# THE DATA
# # # # # # #

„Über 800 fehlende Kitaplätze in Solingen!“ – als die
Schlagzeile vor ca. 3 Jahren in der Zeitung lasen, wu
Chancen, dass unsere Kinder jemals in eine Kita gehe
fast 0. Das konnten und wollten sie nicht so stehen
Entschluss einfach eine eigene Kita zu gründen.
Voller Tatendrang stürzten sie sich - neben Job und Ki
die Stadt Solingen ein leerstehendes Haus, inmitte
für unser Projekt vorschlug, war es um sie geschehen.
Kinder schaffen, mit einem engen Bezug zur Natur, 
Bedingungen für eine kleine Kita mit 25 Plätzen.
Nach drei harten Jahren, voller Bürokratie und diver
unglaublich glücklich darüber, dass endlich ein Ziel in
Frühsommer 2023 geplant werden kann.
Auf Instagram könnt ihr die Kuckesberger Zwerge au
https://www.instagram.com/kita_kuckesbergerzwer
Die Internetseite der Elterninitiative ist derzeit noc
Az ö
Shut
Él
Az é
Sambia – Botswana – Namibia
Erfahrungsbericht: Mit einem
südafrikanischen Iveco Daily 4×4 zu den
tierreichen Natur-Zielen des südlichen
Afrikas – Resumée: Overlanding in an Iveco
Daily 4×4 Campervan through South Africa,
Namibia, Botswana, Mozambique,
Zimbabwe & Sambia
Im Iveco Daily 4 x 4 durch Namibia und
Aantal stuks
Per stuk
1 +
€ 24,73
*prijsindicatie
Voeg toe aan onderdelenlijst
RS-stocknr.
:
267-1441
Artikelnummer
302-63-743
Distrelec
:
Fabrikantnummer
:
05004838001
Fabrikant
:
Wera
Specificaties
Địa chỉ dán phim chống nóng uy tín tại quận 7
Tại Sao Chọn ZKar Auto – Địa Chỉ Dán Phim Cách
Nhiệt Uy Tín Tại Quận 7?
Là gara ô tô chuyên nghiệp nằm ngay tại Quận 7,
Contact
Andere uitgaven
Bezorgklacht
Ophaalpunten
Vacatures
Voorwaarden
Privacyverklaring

# # # # # # #

# WHAT IS NEEDED
If a line falls between the first line of the records and the line containing "Voller Tatendrang stürzten", inclusive, repeat it exactly; leave out all others.

# TASK RESULT
„Über 800 fehlende Kitaplätze in Solingen!“ – als die
Schlagzeile vor ca. 3 Jahren in der Zeitung lasen, wu
Chancen, dass unsere Kinder jemals in eine Kita gehe
fast 0. Das konnten und wollten sie nicht so stehen
Entschluss einfach eine eigene Kita zu gründen.
Voller Tatendrang stürzten sie sich - neben Job und Ki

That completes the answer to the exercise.